TRICS III: Restrictive blood transfusion strategy safe for cardiac surgery
ANAHEIM, Calif. — A restrictive strategy for red blood cell transfusion was noninferior to a more liberal strategy for mortality and major morbidity in patients undergoing cardiac surgery with cardiopulmonary bypass, according to data from the TRICS III trial.
The randomized, multicenter, open-label, noninferiority trial included 5,243 patients undergoing cardiac surgery with cardiopulmonary bypass who had moderate to high risk for mortality (EuroSCORE I 6). All patients were randomly assigned to a restrictive red-cell transfusion strategy if hemoglobin was < 7.5 g/dL in the intraoperative or postoperative period or to a liberal strategy if hemoglobin was < 9.5 g/dL in the intraoperative or postoperative period in the ICU, or < 8.5 g/dL in the non-ICU ward.
The primary outcome — a composite of all-cause mortality, nonfatal MI, stroke or new-onset renal failure with dialysis from index hospitalization to discharge or 28 days after surgery — occurred in 11.4% of the restrictive-transfusion group vs. 12.5% of the liberal-transfusion group (95% CI, –2.93 to 0.72; OR = 0.9; 95% CI, 0.76-1.07).
When the researchers examined mortality only, the rate was 3% in the restrictive-transfusion group vs. 3.6% in the liberal-transfusion group (OR = 0.85; 95% CI, 0.62-1.16).
Overall, 52.3% of patients received a red cell transfusion in the restrictive-transfusion group vs. 72.6% in the liberal-transfusion group (OR = 0.41; 95% CI, 0.37-0.47).
Results showed no significant differences between the two strategies in secondary outcomes including ICU and hospital lengths of stay, duration of mechanical ventilation, prolonged state of low cardiac output, infections, acute kidney injury, seizure delirium and encephalopathy.
The data were simultaneously published in The New England Journal of Medicine.
Avoidance of unnecessary blood transfusions is a high priority, and determining safe thresholds for transfusion is imperative, according to the TRICS III investigators.
“The infections and noninfectious risk associated with transfusion support a restrictive transfusion practice in several clinical settings. However, anemia, particularly in the perioperative setting, may also be detrimental,” C. David Mazer, MD, associate scientist at the Keenan Research Center for Biomedical Science and department of anesthesia at St.

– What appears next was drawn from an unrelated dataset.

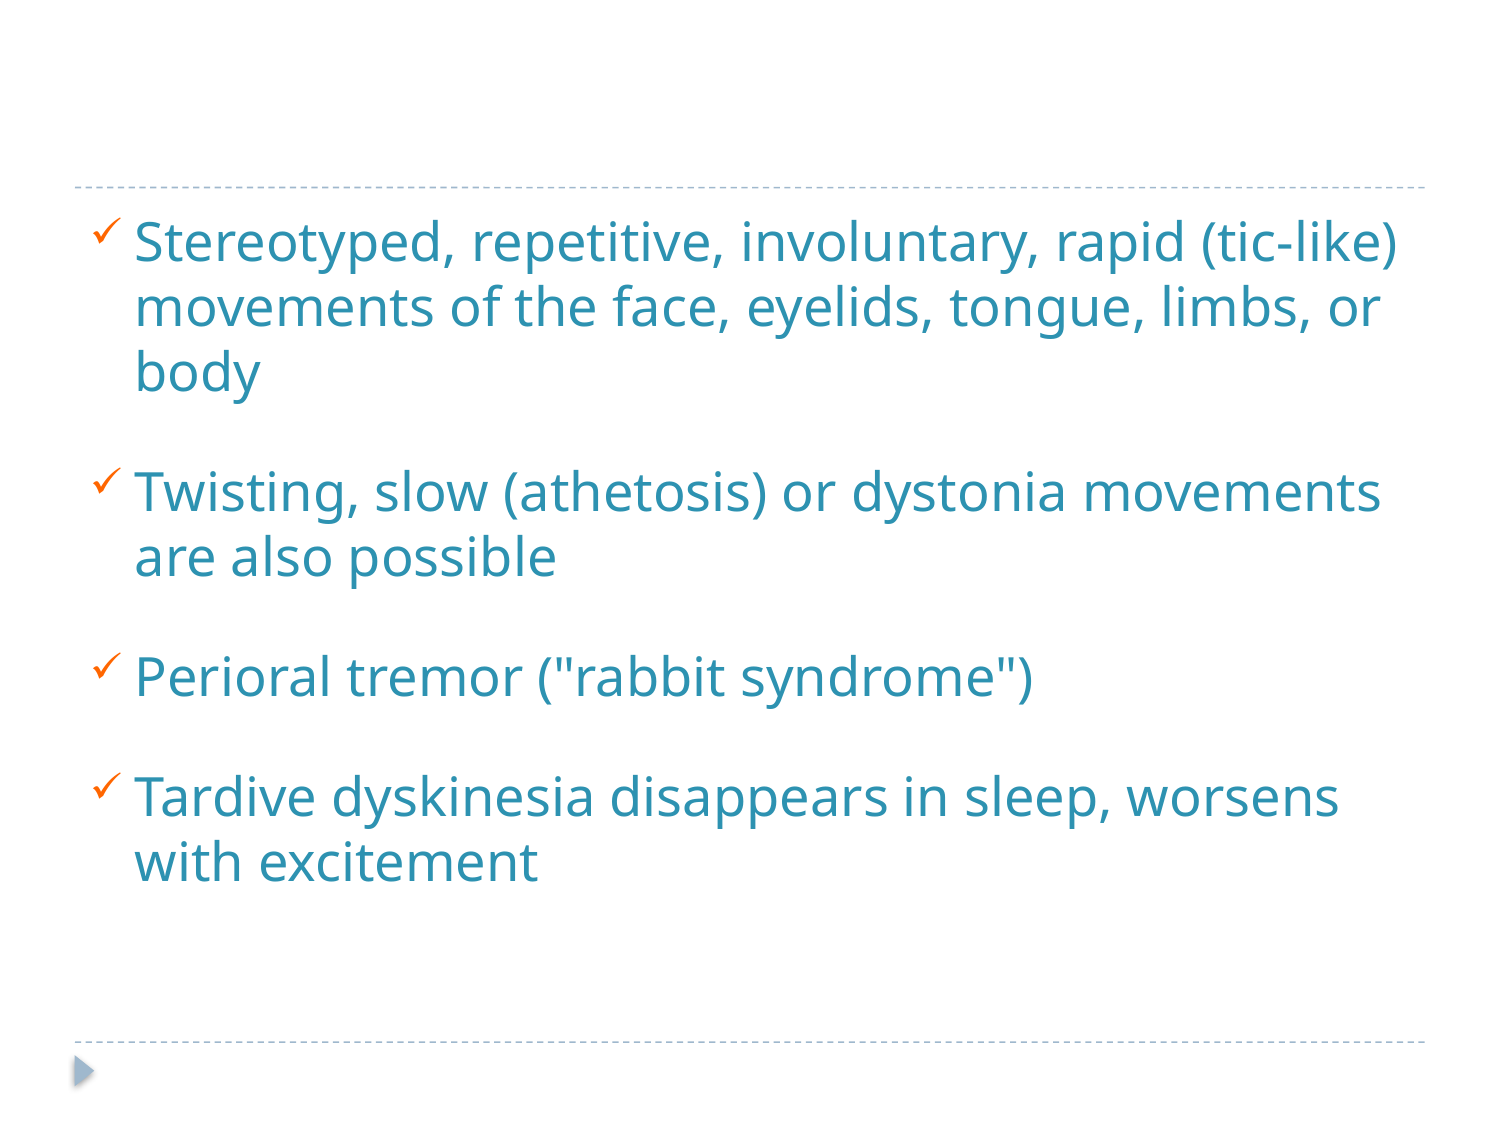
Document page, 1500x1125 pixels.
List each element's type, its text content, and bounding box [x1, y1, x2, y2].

Michaels Hospital, Toronto, and colleagues wrote in NEJM. “Patients who are at high perioperative risk may be more susceptible to anemia-induced tissue hypoxia, potentially exposing them to an increased risk of complications and death if a restrictive approach is used.”
During a press conference, Frank W. Sellke, MD, FACS, FAHA, acknowledged the execution and implications of TRICS III.
“We know that that there is a detrimental effect of transfusion and bleeding, both short term and long term,” Sellke, the Karl Karlson and Gloria Karlson Professor and Chief, division of cardiothoracic surgery, and director of the Lifespan Cardiovascular Institute at Brown Medical School and Rhode Island Hospital, said. “We're really looking at the short-term effects and the midterm results, and I'm hoping that the long-term results will be evaluated because this is equally important when you're talking about transfusion thresholds during cardiac surgery.” – by Dave Quaile
References:
Mazer CD. CABG and EP Peri-procedural Dilemmas – LBS.01.
Selke FW. CABG and EP Peri-procedural Dilemmas – LBS.01. Both presented at: American Heart Association Scientific Sessions; Nov. 11-15, 2017; Anaheim, California.
Mazer CD, et al. N Engl J Med. 2017;doi:10.1056/NEJMoa1711818.
Disclosures: The TRICS III trial was funded by the Canadian Institutes of Health Research, Canadian Blood Services Health Canada, National Health and Medical Research Council of Australia, and the Health Research Council of New Zealand. Mazer reports no relevant financial disclosures. Sellke reports he has financial ties with Boehringer Ingelheim, Octapharma and Stryker.